February 25, 2016

Government 'Safety' Initiatives

Tech giant Apple is "doubling down" in their battle with the US government over back-door access to iPhones.

As I write this, there's a report on NPR noting that CEO Tim Cook has compared the software the FBI asked for to cancer; asking for this for one phone means getting it for all, that use of the access can't be controlled, and that it will spread beyond this one specific request.

I appreciate that we need to fight terror, and that we need to keep Americans safe, but who gets to choose?

For example, we have had bills that would make it illegal for someone on a terror watch list to get a gun. Those bills cannot pass, due to NRA-fueled opposition (and the related self-preservation instincts of elected officials).  Why? Well, someone might be on those lists in error, and heaven forbid we take that chance and prevent them from owning a gun.

Similarly, laws have been proposed that would allow physicians to collect information about guns from people who end up in ERs, but we can't ask about that, even though information gained may help save lives.

Imagine for moment that, in the interest of protecting us, the government ordered companies to make only 'smart guns' -- that would be great, right? The gun could only been fired by the owner, preventing countless deaths.  How long would it take before politicians, lobbyists and everyone else went crazy fighting that?

How about food labeling? Want to know how much salt is in your restaurant meal? We're ok with allergen labeling, but sodium? Don't go there.

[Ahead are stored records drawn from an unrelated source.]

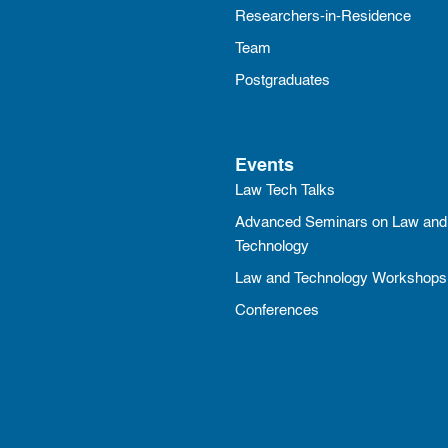
Researchers-in-Residence
Team
Postgraduates
Events
Law Tech Talks
Advanced Seminars on Law and
Technology
Law and Technology Workshops
Conferences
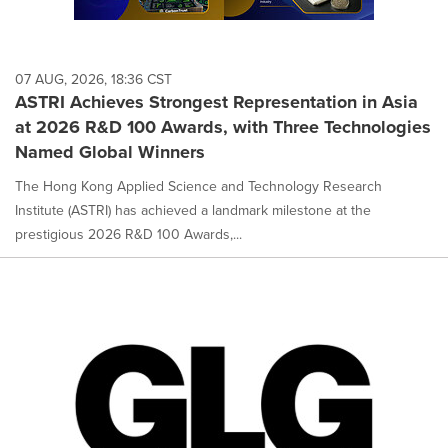
07 AUG, 2026, 18:36 CST
ASTRI Achieves Strongest Representation in Asia
at 2026 R&D 100 Awards, with Three Technologies
Named Global Winners
The Hong Kong Applied Science and Technology Research
Institute (ASTRI) has achieved a landmark milestone at the
prestigious 2026 R&D 100 Awards,...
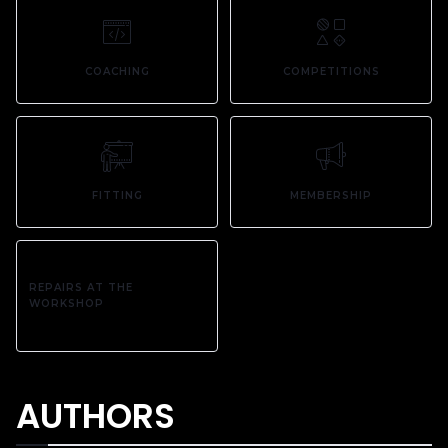
COACHING
COMPETITIONS
FITTING
MEMBERSHIP
REPAIRS AT THE
WORKSHOP
AUTHORS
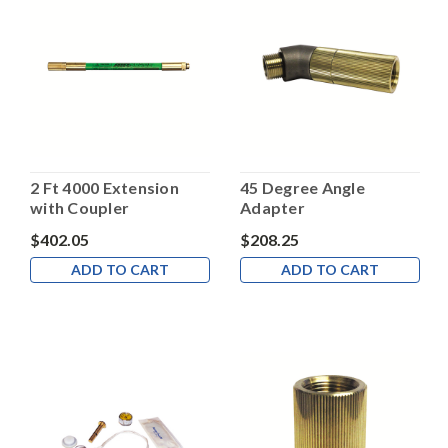
2 Ft 4000 Extension
45 Degree Angle
with Coupler
Adapter
$402.05
$208.25
ADD TO CART
ADD TO CART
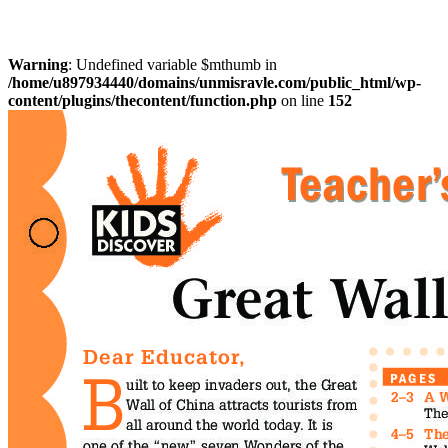
Warning
: Undefined variable $mthumb in
/home/u897934440/domains/unmisravle.com/public_html/wp-
content/plugins/thecontent/function.php
on line
152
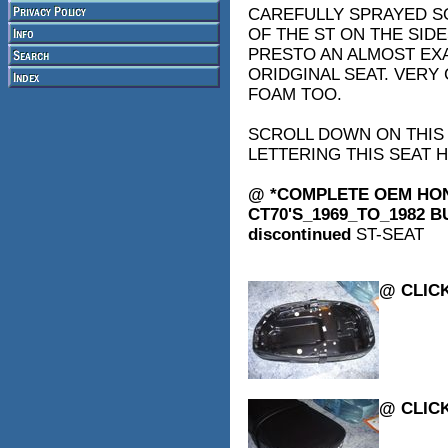
CAREFULLY SPRAYED S
OF THE ST ON THE SID
PRESTO AN ALMOST EXA
ORIDGINAL SEAT. VERY 
FOAM TOO.
SCROLL DOWN ON THIS
LETTERING THIS SEAT H
@ *COMPLETE OEM HON
CT70'S_1969_TO_1982 BU
discontinued
ST-SEAT
@ CLICK
@ CLICK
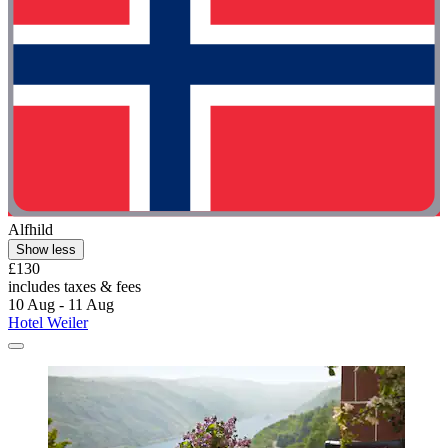
Alfhild
Show less
£130
includes taxes & fees
10 Aug - 11 Aug
Hotel Weiler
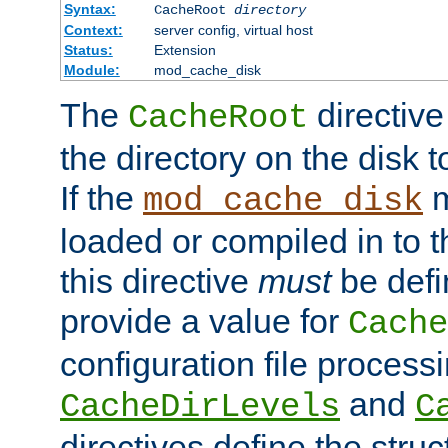
Syntax:
CacheRoot
directory
Context:
server config, virtual host
Status:
Extension
Module:
mod_cache_disk
The
directive
CacheRoot
the directory on the disk t
If the
m
mod_cache_disk
loaded or compiled in to 
this directive
must
be defi
provide a value for
Cache
configuration file process
and
CacheDirLevels
C
directives define the struc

It could save lives -- heart diseases kill thousands of Americans year after year - but we can't intrude, it's too costly, it's too burdensome on businesses, etc.

And tell me, why do we still allow cigarettes to be sold?

Yet today, we have the government ordering a company to make a very specific product,  to override an already very specific product they make, in the interest of 'safety' and protecting Americans from an unknown threat.

With the support of many in Congress, law enforcement, regular folks, and the very same business world that so vehemently opposes regulations designed to protect us from their products and their customers.

All to see if we can find any additional information about two criminals, and with complete disregard for the people who might be in those phones who have nothing to do with terrorist activities.

When will these multiple constituencies come together to spend an equal amount of time and effort on the threats we already know?